Stored items

::::::::

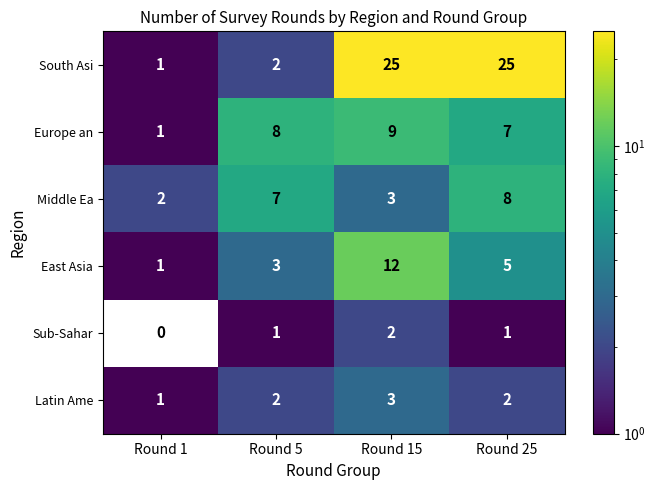

What is the sum of the South Asi values at Round 25 and Round 5?

27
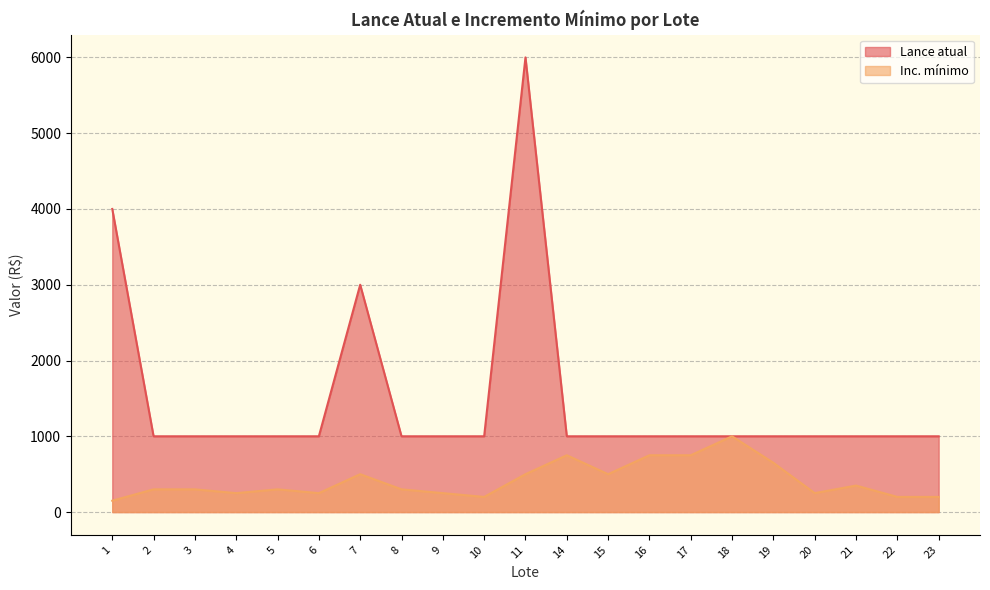

Reading right to left, transcribe all the data shown in this chart.

Lance atual: 23=1000	22=1000	21=1000	20=1000	19=1000	18=1000	17=1000	16=1000	15=1000	14=1000	11=6000	10=1000	9=1000	8=1000	7=3000	6=1000	5=1000	4=1000	3=1000	2=1000	1=4000
Inc. mínimo: 23=200	22=200	21=350	20=250	19=650	18=1000	17=750	16=750	15=500	14=750	11=500	10=200	9=250	8=300	7=500	6=250	5=300	4=250	3=300	2=300	1=150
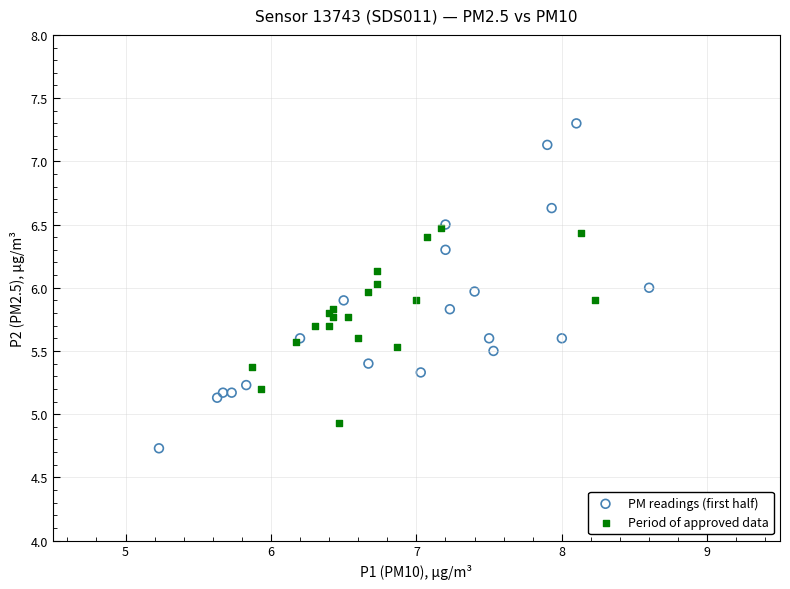

Which series reaches the maximum Y coordinate?

PM readings (first half)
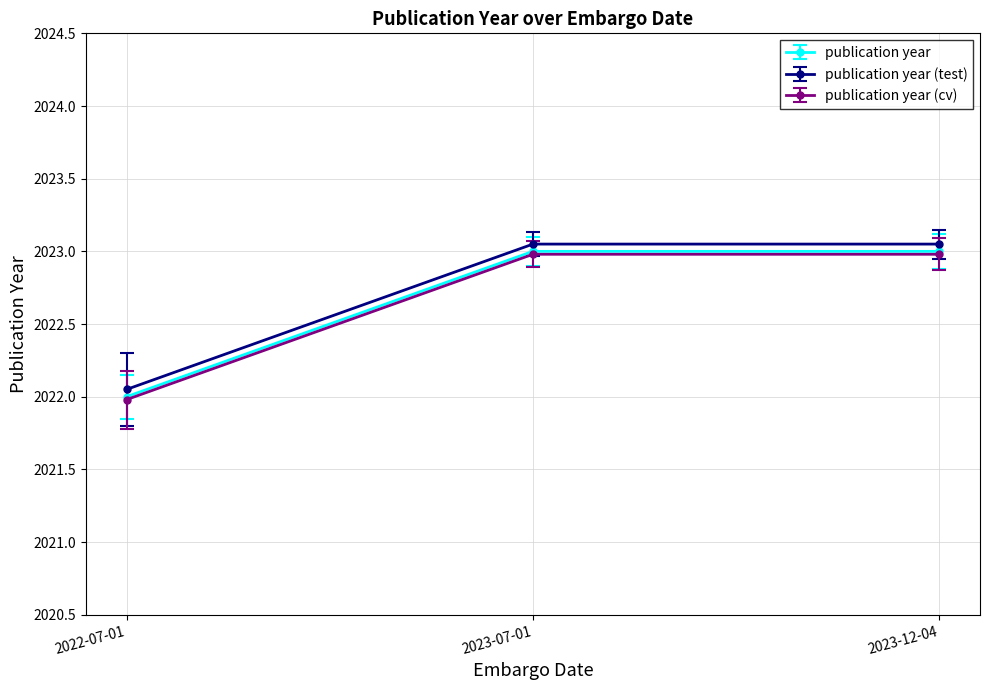

Is it true that publication year (cv) equals 2022.0 at 2022-07-01?

True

::::::::

TASK: Can you reproduce every row above verbatim, omitting the pictures?

COMPLETED TASK:
What is the sum of the South Asi values at Round 25 and Round 5?

27

Reading right to left, transcribe all the data shown in this chart.

Lance atual: 23=1000	22=1000	21=1000	20=1000	19=1000	18=1000	17=1000	16=1000	15=1000	14=1000	11=6000	10=1000	9=1000	8=1000	7=3000	6=1000	5=1000	4=1000	3=1000	2=1000	1=4000
Inc. mínimo: 23=200	22=200	21=350	20=250	19=650	18=1000	17=750	16=750	15=500	14=750	11=500	10=200	9=250	8=300	7=500	6=250	5=300	4=250	3=300	2=300	1=150

Which series reaches the maximum Y coordinate?

PM readings (first half)

Is it true that publication year (cv) equals 2022.0 at 2022-07-01?

True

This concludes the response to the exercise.